Issue with Activating a SharePoint Enterprise License and the Enterprise Features in Central Admin
I recently ran into an issue with a customer in a multi-server SharePoint farm (1 SQL server, 1 WFE, 1 APP server), where applying an Enterprise license was not going as easily as it should. Under normal circumstances, when you have a SharePoint server that is presently licensed for the “Standard feature set”, upgrading to Enterprise is as simple as going into Central Admin, and under “Upgrade and Migration” choosing “Enable Enterprise Features”.
Unfortunately, on this customer, I was encountering the following issue (found in the event logs).
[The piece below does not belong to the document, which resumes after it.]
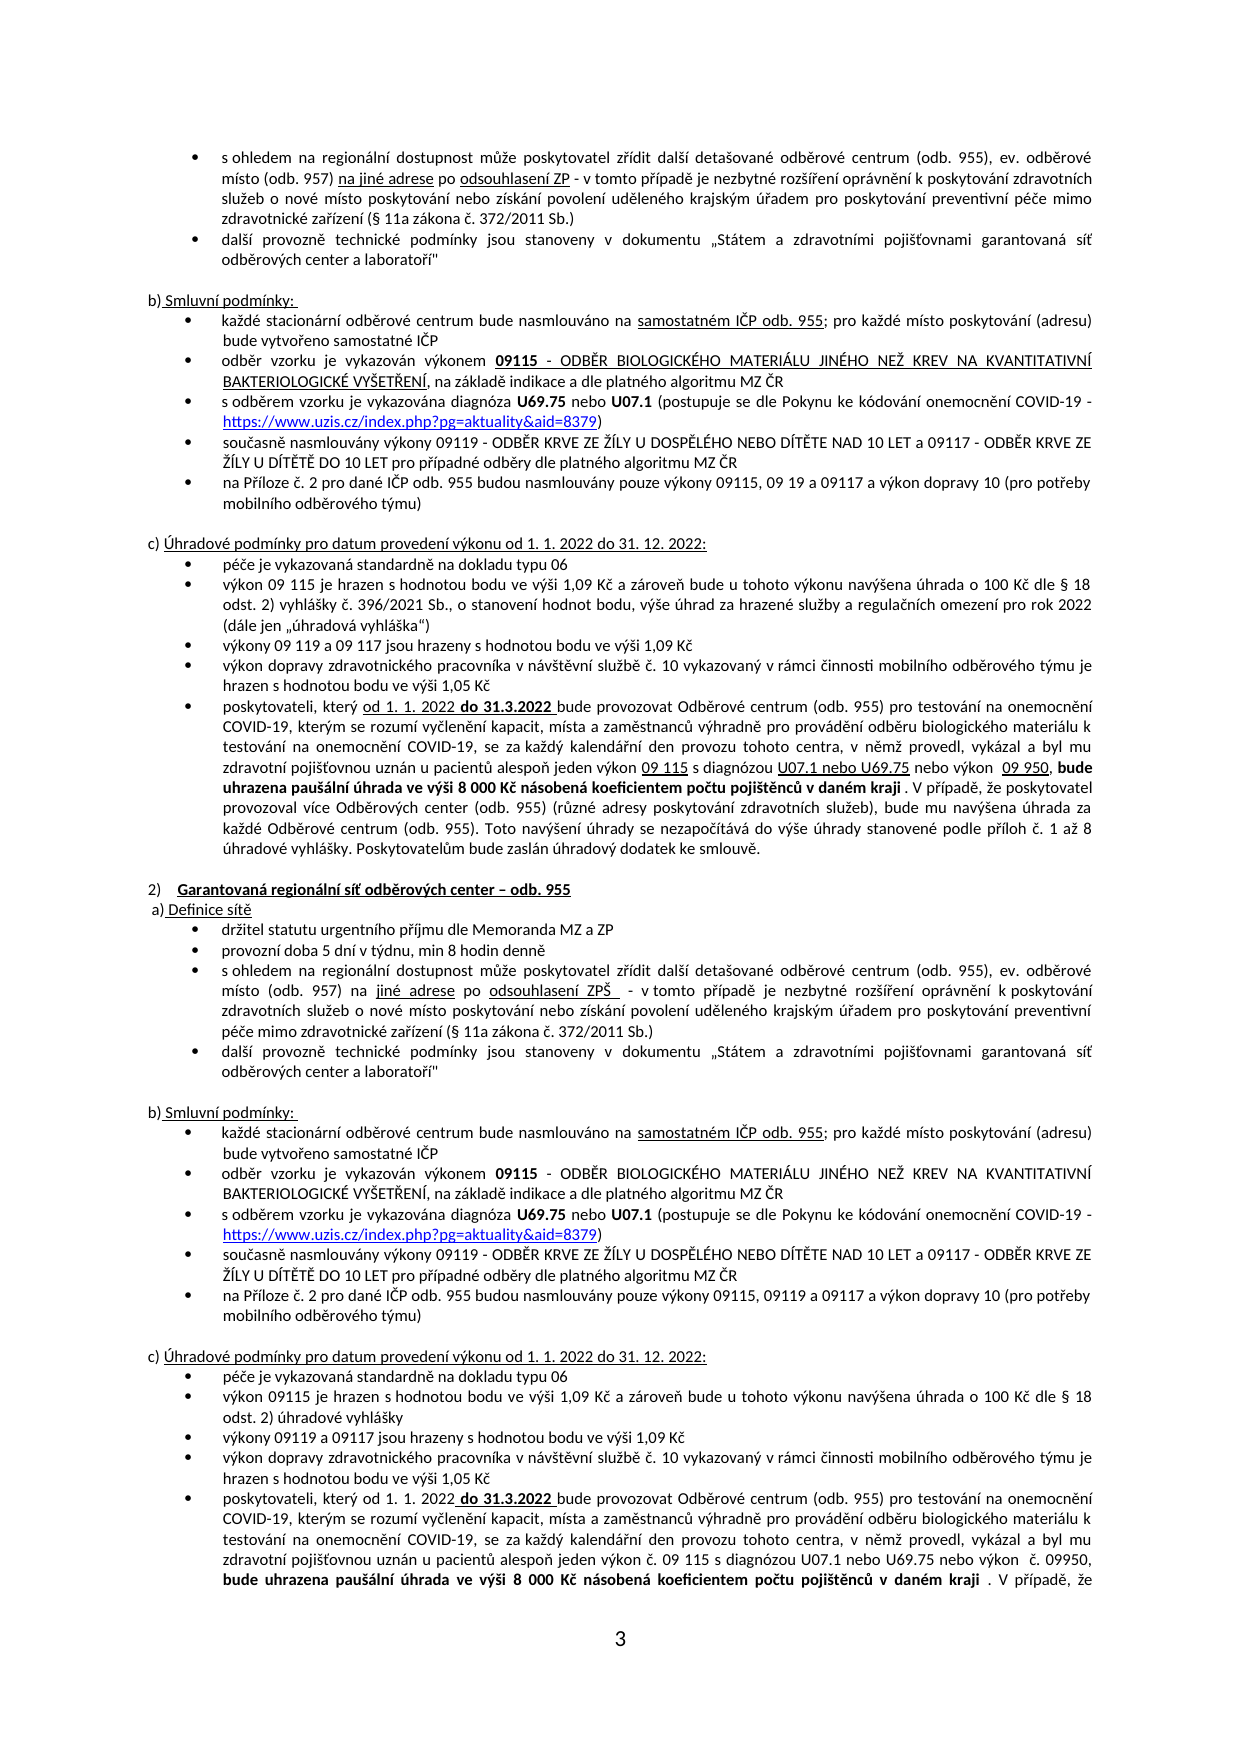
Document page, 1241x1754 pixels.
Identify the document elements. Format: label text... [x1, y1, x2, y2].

list poskytovateli, který od 1. 1. 2022 do 31.3.2022 bude provozovat Odběrové centrum (odb. 955) pro testování na onemocnění COVID-19, kterým se rozumí vyčlenění kapacit, místa a zaměstnanců výhradně pro provádění odběru biologického materiálu k testování na onemocnění COVID-19, se za každý kalendářní den provozu tohoto centra, v němž provedl, vykázal a byl mu zdravotní pojišťovnou uznán u pacientů alespoň jeden výkon 09 115 s diagnózou U07.1 nebo U69.75 nebo výkon 09 950, bude uhrazena paušální úhrada ve výši 8 000 Kč násobená koeficientem počtu pojištěnců v daném kraji . V případě, že poskytovatel provozoval více Odběrových center (odb. 955) (různé adresy poskytování zdravotních služeb), bude mu navýšena úhrada za každé Odběrové centrum (odb. 955). Toto navýšení úhrady se nezapočítává do výše úhrady stanovené podle příloh č. 1 až 8 úhradové vyhlášky. Poskytovatelům bude zaslán úhradový dodatek ke smlouvě. [185, 696, 1093, 858]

Failed to upgrade SharePoint Products.
An exception of type Microsoft.SharePoint.Administration.SPUpdatedConcurrencyException was thrown. Additional exception information: An update conflict has occurred, and you must re-try this action. The object SPUpgradeSession Name=xxxxxxxxxxxxxxxxxxx was updated by domain\user, in the PSCONFIG (10056) process, on machine SERVER. View the tracing log for more information about the conflict.
Microsoft.SharePoint.Administration.SPUpdatedConcurrencyException: An update conflict has occurred, and you must re-try this action. The object SPUpgradeSession Name=xxxxxxxxxxxxxxxxxxx was updated by domain\user, in the PSCONFIG (10056) process, on machine SERVER. View the tracing log for more information about the conflict.
Which is similar to the issue reported in this blog post.
The first thing I tried to do was simply run the Products Configuration Wizard on each server. The result of which was a successful run on each server, but after retrying the upgrade, it still failed with the same message above.
After much (more) pain, once I finally came across the above blog post, it had several good suggestions. The first (and simplest – should work most of the time) was to clear the SharePoint Timer Cache. To do this, follow this other blog post of mine. Unfortunately, that didn’t solve my problem (or theirs either). They made other suggestions, which I investigated, but they ultimately weren’t successful either.
Solution
However, as suggested in that same blog post (above), I did go ahead and try to update the CU of the farm. Once I did that, the farm came completely back into alignment with itself, and I was finally able to upgrade the farm to the Enterprise license (and then apply the Enterprise features as well).